The U.S. Supreme Court ruled that the appointment of the members of the Fiscal Oversight and Management Board (FOMB) did not violate the Appointments Clause of the U.S. Constitution. The Appointments Clause states that the President “shall nominate, and by and with the Advice and Consent of the Senate, shall appoint Ambassadors, other public Ministers and Consuls, Judges of the Supreme Court, and all other Officers of the United States . . .” (Art. II, §2, cl. 2). The members of the FOMB were appointed pursuant to a complicated process that did not require the advice and consent of the Senate.
The majority opinion, written by Justice Breyer, held that (1) the Appointments Clause applies to “all Officers of the United States, even when those officers exercise power in or related to Puerto Rico”; (2) members of the FOMB were not “Officers of the United States” because; (3) they are “local officers” vested by Congress with “primarily local duties” (in contrast with “national or federal duties”) under Article IV.
Justice Thomas wrote a concurrent opinion but stressing that the relevant test to determine who is an “Officer of the United States” should not be based on whether the “officer” is in charge of primarily “national” or “local” duties; but rather on the distinction of whether the “officer” exercises “national or territorial powers”, which in his opinion was the intention of the members of the First Congress when determining the applicability of the Appointments Clause.

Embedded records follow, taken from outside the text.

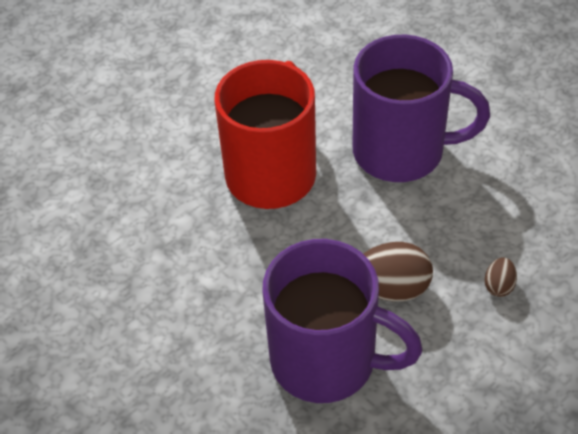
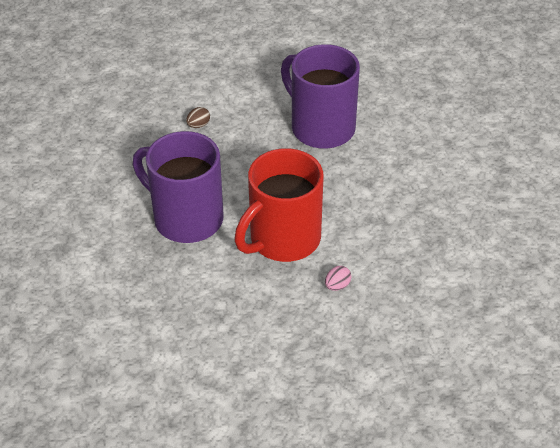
camera: 155 degrees left, 5 degrees down
(180, 147) = (337, 286): none -> pink egg
(392, 288) = (258, 146): brown egg -> none

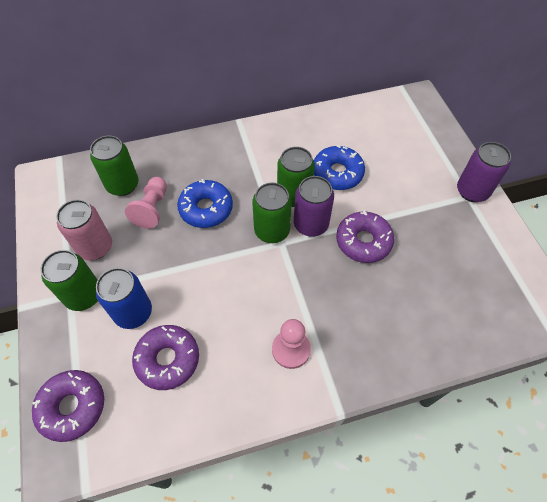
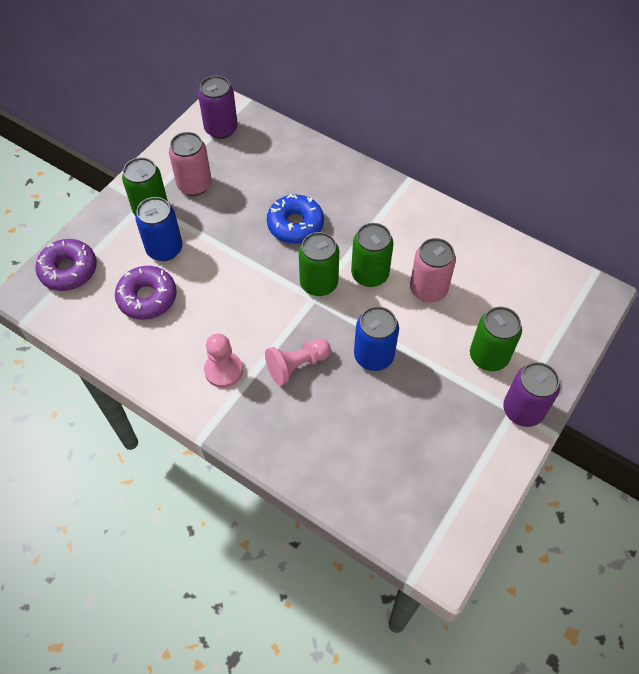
camera: 50 degrees right, 0 degrees up
(122, 185) = (263, 156): green can -> green can (488, 356)
(152, 209) = (260, 191): pink pawn -> pink pawn (297, 365)
(311, 224) = (352, 306): purple can -> purple can (221, 129)
(337, 173) = (428, 289): blue donut -> pink can
(363, 241) = (373, 356): purple donut -> blue can

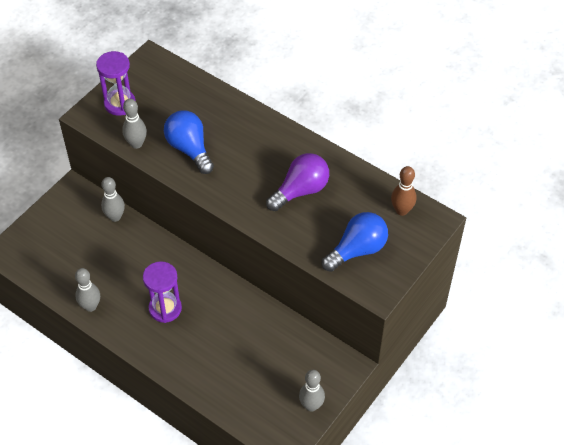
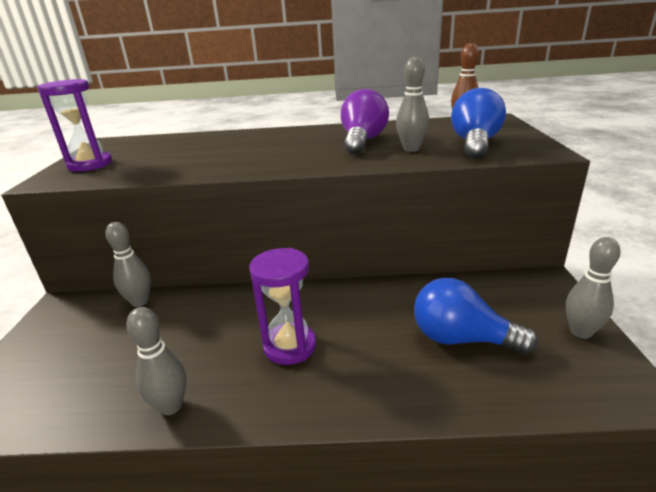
camera: 35 degrees left, 25 degrees down
(136, 144) = (137, 174): grey bowling pin -> grey bowling pin (411, 149)
(189, 149) = (210, 159): blue light bulb -> blue light bulb (461, 339)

Justice Sotomayor wrote a strange concurring opinion that at times reads like a full blown dissent. According to Justice Sotomayor, Congress “relinquished” certain powers over Puerto Rico when it granted the island “home rule” pursuant to a “compact” between the people of Puerto Rico and Congress in 1952. In her view then, there are “serious questions about when, if ever, the Federal Government may constitutionally exercise authority to establish territorial officers in a Territory like Puerto Rico, where Congress seemingly ceded that authority long ago to Puerto Rico itself.”
The problem with Sotomayor’s approach, as she herself admits, is that no party addresses these issues nor the questions that arise from them. Therefore, she does not resolve those issues but “nevertheless write[s] to explain why these unexplored issues may well call into doubt the Court’s conclusion that the members of the Financial Oversight and Management Board for Puerto Rico are territorial officers not subject to the ‘significant structural safeguards’ embodied in the Appointments Clause.” In sum, she appears to be writing a roadmap for a future constitutional challenge to the FOMB.
Finally, Justice Breyer’s opinion contains an unfortunate statement that will surely provoke much argument in the near future. Towards the end of section III of his opinion, Breyer states that “in short, the Board possesses considerable power—including the authority to substitute its own judgment for the considered judgment of the Governor and other elected officials.”
This is an example of what lawyers call “obiter dictum”, a statement or remark by a judge that is not necessary or required to sustain the court’s legal conclusion. In the case at hand, the issue was whether the appointment of the members of the FOMB violated the Appointments Clause. To determine that issue, the Court did not have to analyze the scope and breadth of the FOMB’s statutory powers. Yet, by making this remark in passing, Breyer may unwittingly have provided ammunition to those who argue in favor of an expansive construction of the Board’s power, an interpretation that exceeds Congressional intent and the text of the law.
We can expect, therefore, the Board to quote this dictum to justify arbitrary or capricious policies and as it wrangles with opposition from the duly elected government of Puerto Rico as it seeks to preserve its sphere of operation.